[Stored data]
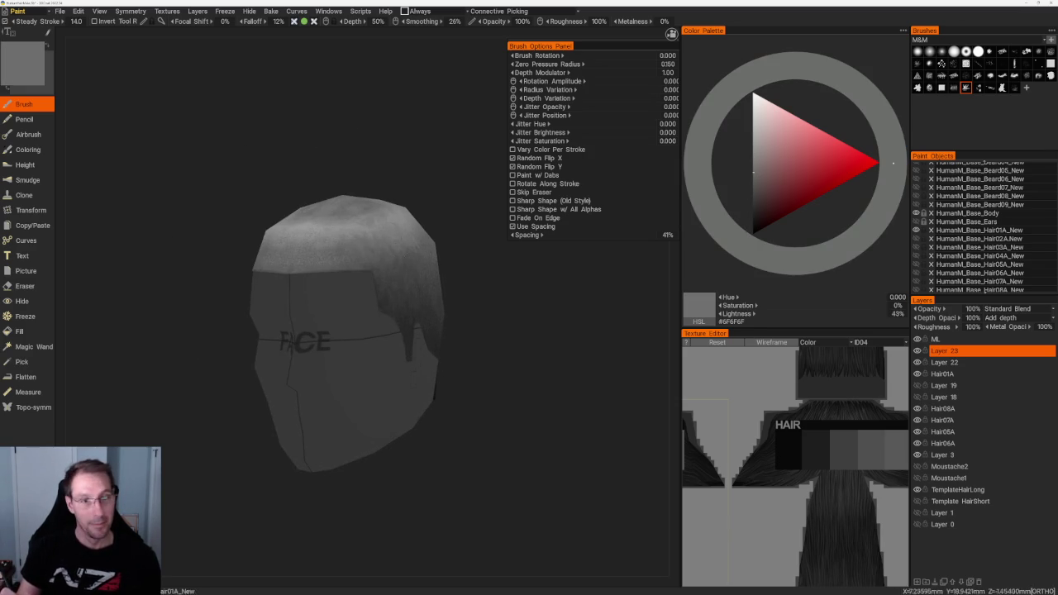
mouse_move(463, 223)
left_mouse_down()
mouse_move(421, 160)
mouse_move(427, 142)
mouse_move(395, 194)
left_mouse_up()
left_click(753, 174)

__About this task__: Exactly the lines from the one containing "mouse_move(421, 160)" through the last line of the records are to be transcribed, both endpoints included.

__Written response__:
mouse_move(421, 160)
mouse_move(427, 142)
mouse_move(395, 194)
left_mouse_up()
left_click(753, 174)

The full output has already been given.